Since January 2010, unemployed people who start a FÁS course will *not get a training allowance* when they start a FÁS course *unless they are entitled to a qualifying payment*, such as Jobseeker's Allowance or Jobseeker's Benefit. You can read more details in our document on FÁS training allowances. 

http://www.citizensinformation.ie/e...rammes_and_supports/fas_training_courses.html


----------



## Nicky (19 Nov 2010)

Thanks pudds, yes I meant dole and I am unemployed now but did not apply for Jobseeker's Allowance/Benefit,
Thank you very much Maretta, it does make sence now


----------



## AlbacoreA (19 Nov 2010)

You really should. Get your PRSI paid aswell. For pension etc.


----------



## Nicky (20 Nov 2010)

AlbacoreA said:


> You really should. Get your PRSI paid aswell. For pension etc.



Thanks AlbacoreA, I really should and I will


----------



## AlbacoreA (20 Nov 2010)

In my experience, many public services like FAS are very used to dealing with people on JA/JB but are not that familar with people who aren't. So don't know what to do with you, also you have higher priority if on JA/JB then if you are not. AFAIK.


----------



## JEON50 (20 Nov 2010)

If you do not have enough PRSI credits for JB you should apply asap for JA which will be means tested. Get the ball rolling by visiting you social welfare office with your PPS number, proof of address (Utility Bill) and Photo ID. Also confirmation from FAS that you are on a course


----------



## Complainer (20 Nov 2010)

Nicky - Did you have any difficulty getting onto the course? My missus got not joy out of FÁS - they didn't want to know her as she's not signing on - see http://www.askaboutmoney.com/showthread.php?t=145761


----------



## pudds (20 Nov 2010)

JEON50 said:


> If you do not have enough PRSI credits for JB you should apply asap for JA which will be means tested. Get the ball rolling by visiting you social welfare office with your PPS number, proof of address (Utility Bill) and Photo ID. Also confirmation from FAS that you are on a course




+long version of your birth certificate.


----------



## Nicky (22 Nov 2010)

Thanks all of you guys, the only my mistake is I did not apply for JB, however If I apply now it takes a few months to process and  the course will finish by the time,
Complainer, to get the course you have to get registred in advance due the waiting list, no any other problems there


----------



## Staples (23 Nov 2010)

Nicky said:


> however If I apply now it takes a few months to process and the course will finish by the time,


 
You'll get paid any arrears due so well worth signing on regardless of where you'll be when your claim is authorised.

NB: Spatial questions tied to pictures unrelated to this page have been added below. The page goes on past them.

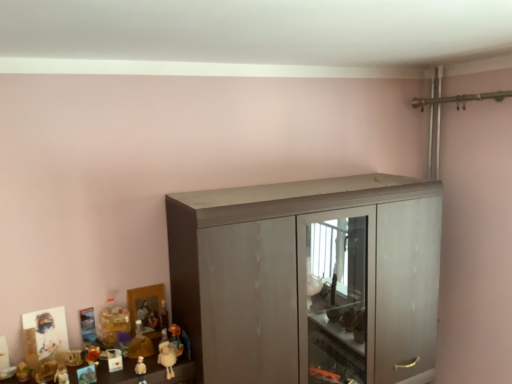
Question: Is white plush sheep at lower left, which ranks as the 8th toy in left-to-right order, positioned before matte brown figurine at lower left, the second toy when ordered from left to right?

Choices:
 (A) yes
 (B) no

Answer: (B)

Question: Is white plush sheep at lower left, which ranks as the 8th toy in left-to-right order, at the left side of matte brown figurine at lower left, which is the seventh toy from right to left?

Choices:
 (A) no
 (B) yes

Answer: (A)

Question: Does white plush sheep at lower left, which ranks as the 8th toy in left-to-right order, have a greater width compared to matte brown figurine at lower left, the second toy when ordered from left to right?

Choices:
 (A) no
 (B) yes

Answer: (B)

Question: From a real-world perspective, does white plush sheep at lower left, positioned as the first toy in right-to-left order, stand above matte brown figurine at lower left, which is the seventh toy from right to left?

Choices:
 (A) yes
 (B) no

Answer: (B)

Question: Is white plush sheep at lower left, positioned as the first toy in right-to-left order, outside of matte brown figurine at lower left, which is the seventh toy from right to left?

Choices:
 (A) no
 (B) yes

Answer: (B)

Question: Considering the relative sizes of white plush sheep at lower left, which ranks as the 8th toy in left-to-right order, and matte brown figurine at lower left, the second toy when ordered from left to right, in the image provided, is white plush sheep at lower left, which ranks as the 8th toy in left-to-right order, bigger than matte brown figurine at lower left, the second toy when ordered from left to right,?

Choices:
 (A) yes
 (B) no

Answer: (A)

Question: Considering the relative sizes of matte plastic toy at lower left, positioned as the eighth toy in right-to-left order, and matte brown figurine at lower left, the second toy when ordered from left to right, in the image provided, is matte plastic toy at lower left, positioned as the eighth toy in right-to-left order, thinner than matte brown figurine at lower left, the second toy when ordered from left to right,?

Choices:
 (A) no
 (B) yes

Answer: (A)

Question: Are matte plastic toy at lower left, which is the 1th toy from left to right, and matte brown figurine at lower left, which is the seventh toy from right to left, making contact?

Choices:
 (A) no
 (B) yes

Answer: (A)

Question: Does matte plastic toy at lower left, which is the 1th toy from left to right, have a greater width compared to matte brown figurine at lower left, the second toy when ordered from left to right?

Choices:
 (A) no
 (B) yes

Answer: (B)

Question: Is matte plastic toy at lower left, which is the 1th toy from left to right, to the right of matte brown figurine at lower left, the second toy when ordered from left to right, from the viewer's perspective?

Choices:
 (A) no
 (B) yes

Answer: (A)

Question: Is matte plastic toy at lower left, which is the 1th toy from left to right, to the left of matte brown figurine at lower left, the second toy when ordered from left to right, from the viewer's perspective?

Choices:
 (A) yes
 (B) no

Answer: (A)

Question: Is the depth of matte plastic toy at lower left, acting as the 4th toy starting from the left, greater than that of matte gray cupboard at center?

Choices:
 (A) yes
 (B) no

Answer: (A)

Thw way is normally works with FAS is that they pay you the equivalent of what whatever welfare you would be in receipt of at the time you started the course.  Previously, they also paid an additional allowance to cover travel etc but AFAIK, this has been discontinued.


----------



## AlbacoreA (28 Nov 2010)

AFAIK theres a difference between doing a course (the OP) and job (WPP) in terms of additional allowances. Might be an idea asking FAS directly to check the specifics.


----------